Found on this page, the author states the origin of the hyperspace sounds (travel while in hyperspace) were created by:
Initially the sound of a McDonnell Douglas DC-9, jet, Burtt tinkered slightly with the recording to bring it to the galaxy far, far away. Taking two copies of the DC-9 sound and playing them slightly out of sync, the product is an oscillating version of the engine.
It doesn't, however, give the origin of going into hyperspace, as you've requested. It appears that this site, however does cover all of the noises of when the Millenium Falcon's hyperdrive conks out:
Eyes on Cinema has dug up an interview from 1980 featuring Ben Burtt – the sound designer for Star Wars, and in the video there is a breakdown of all the various noises that came together to create the clatter that occurs when the Millennium Falcon fails to go into hyperspace in The Empire Strikes Back.
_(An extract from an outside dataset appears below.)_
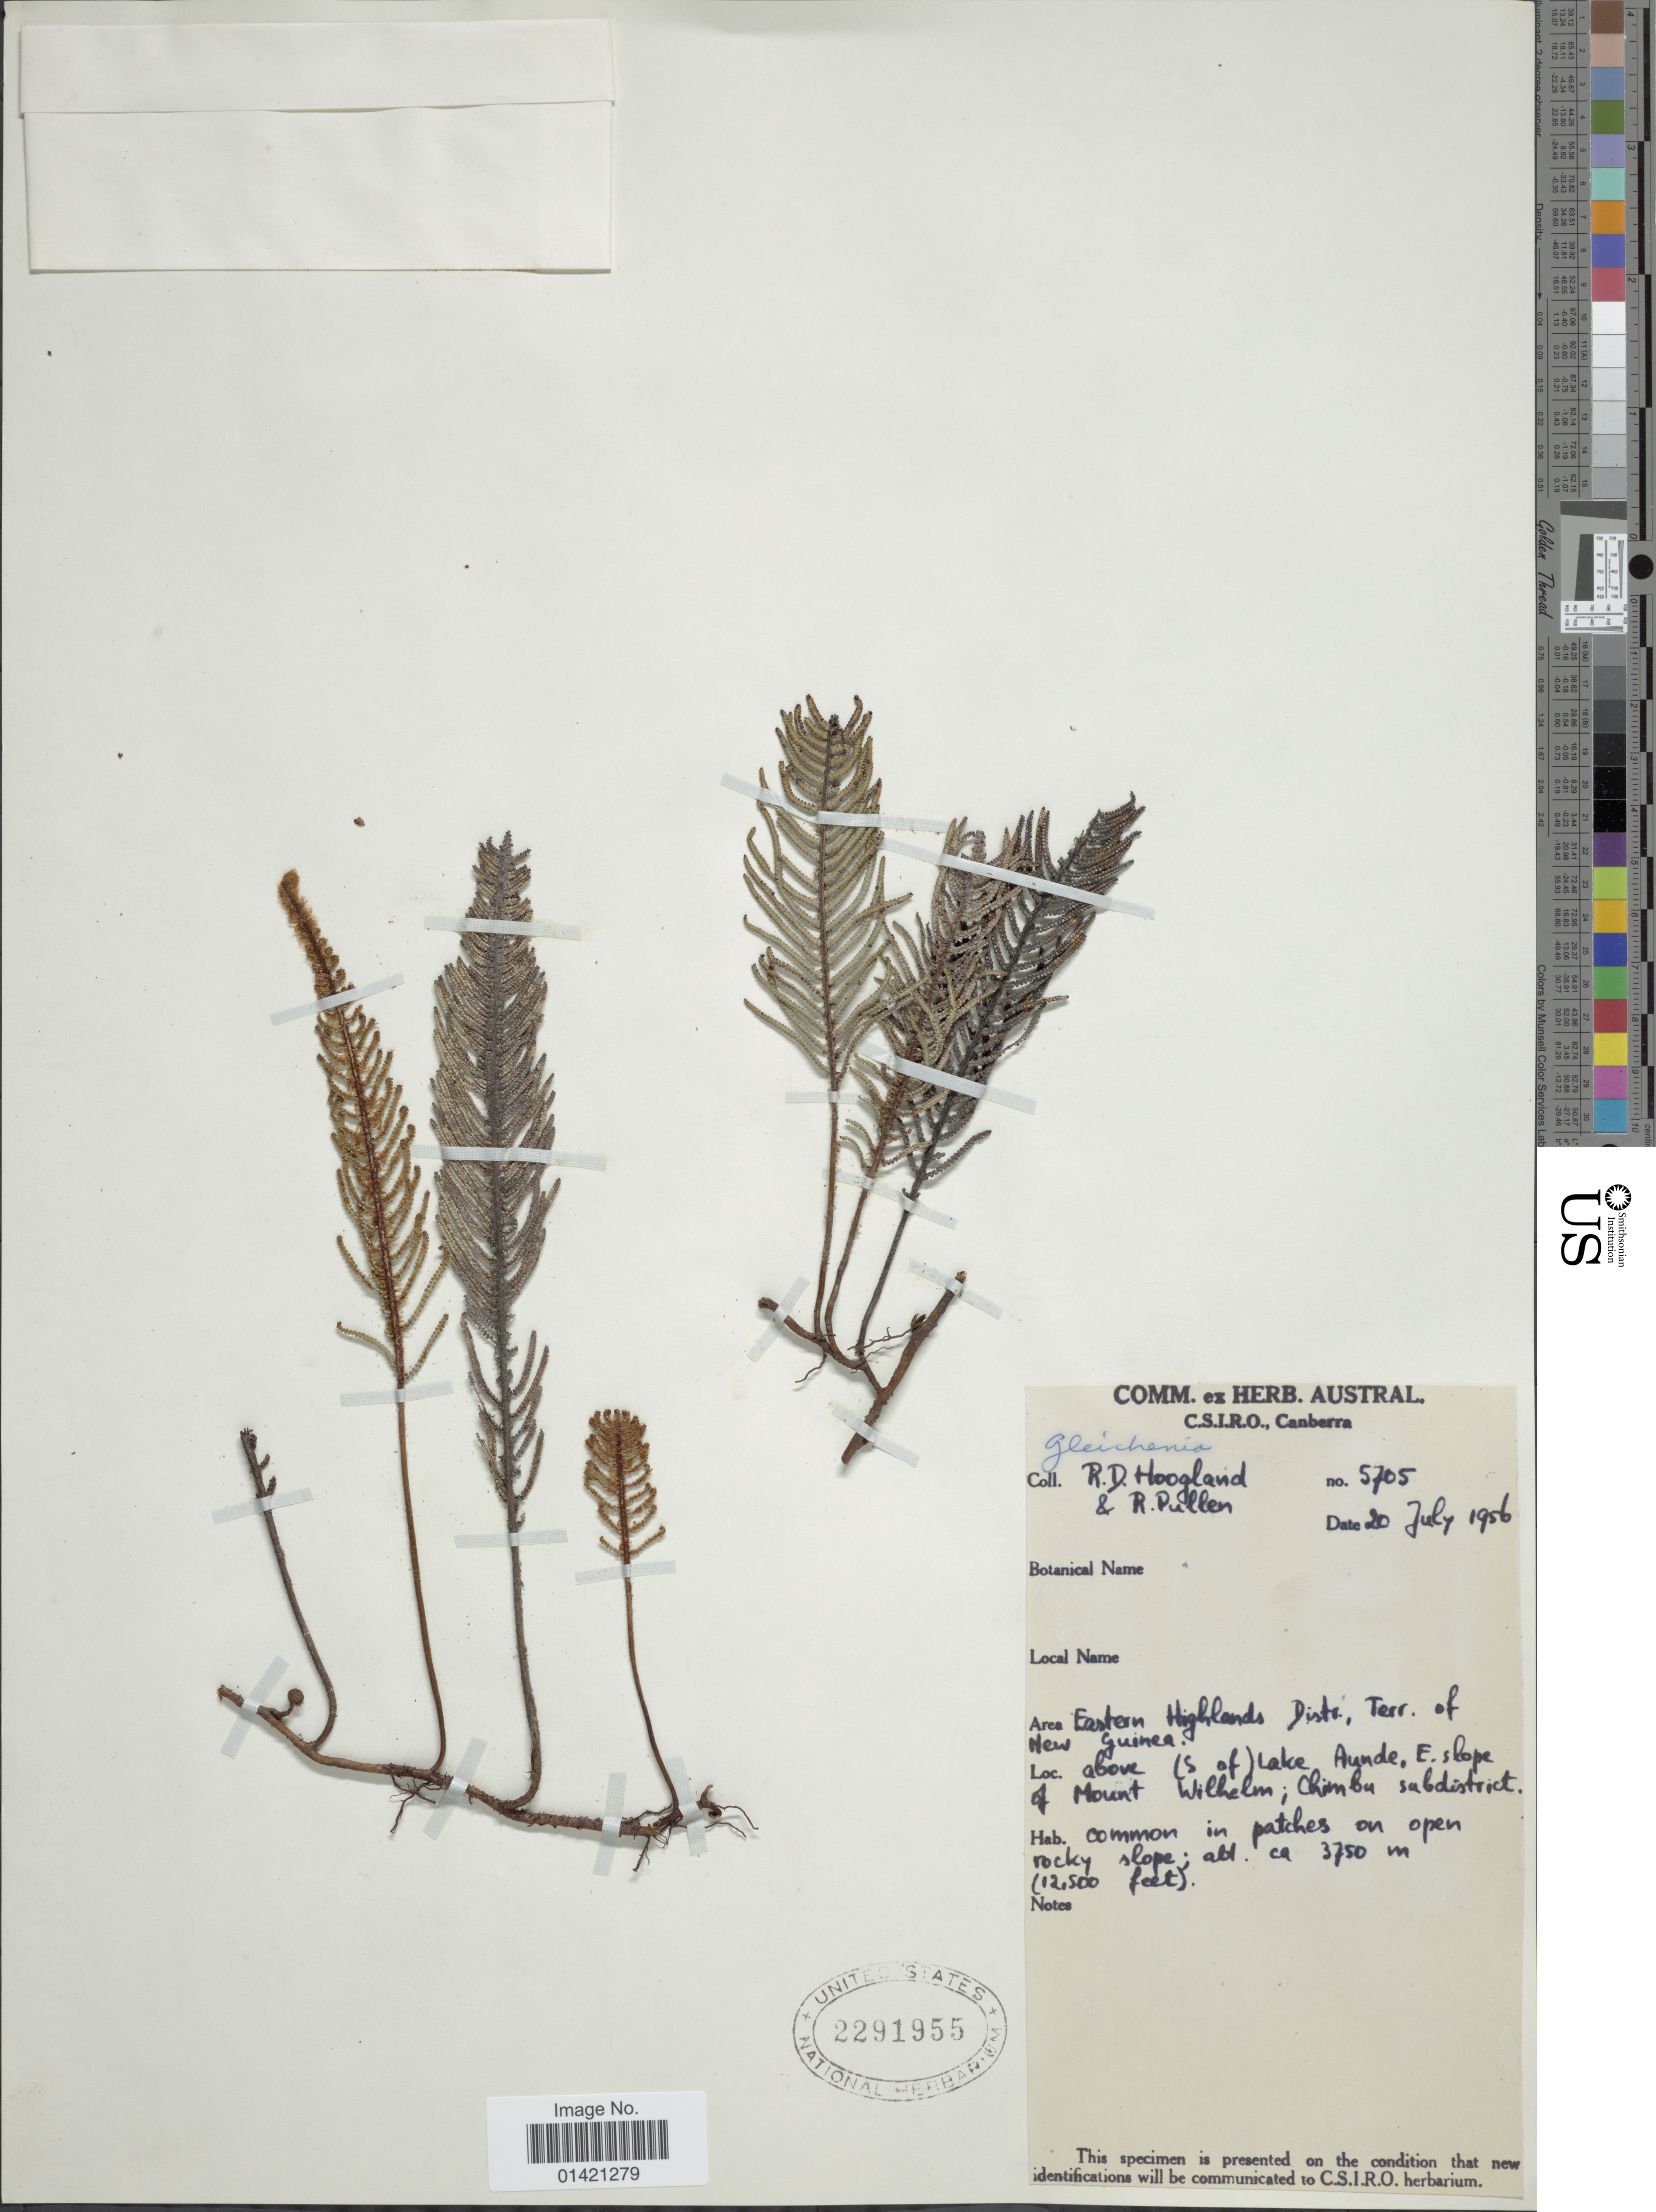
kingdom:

Apparently there were eight sounds that wound up being combined to create the effect, but the video only identifies five of them, namely:
- The inertia starter of an old 1928 biplane
- An air jet recorded in a dentist’s office
- The sound of an arclight motor starting and stopping
- The sound of a motor located in the turret of an armored tank
- Pipes underneath a broken sink in the bathroom at the recording studio
Here's the interview which the information comes from:
And here's the clip where it fails with a little better resolution:
It appears that this site has the lock, though. There's an interview with a bunch of the sound people from Star Wars, including Richard Anderson, who I believe was the sound mixer for at least part of the series:
O'CONNELL: I've heard the Millennium Falcon in a hundred movies since Star Wars. How did you create those sounds, especially the hyperdrive?
ANDERSON: It was recorded from a 1929 Beech Travelaire plane, which used something called an inertia crank to start the engine. It was a spring-driven motor that the pilot would wind up outside the plane. Then he would get in he cockpit, release the spring and start the propeller. Treg Brown at Warner Bros. also used it as the sound for the Tasmanian Devil.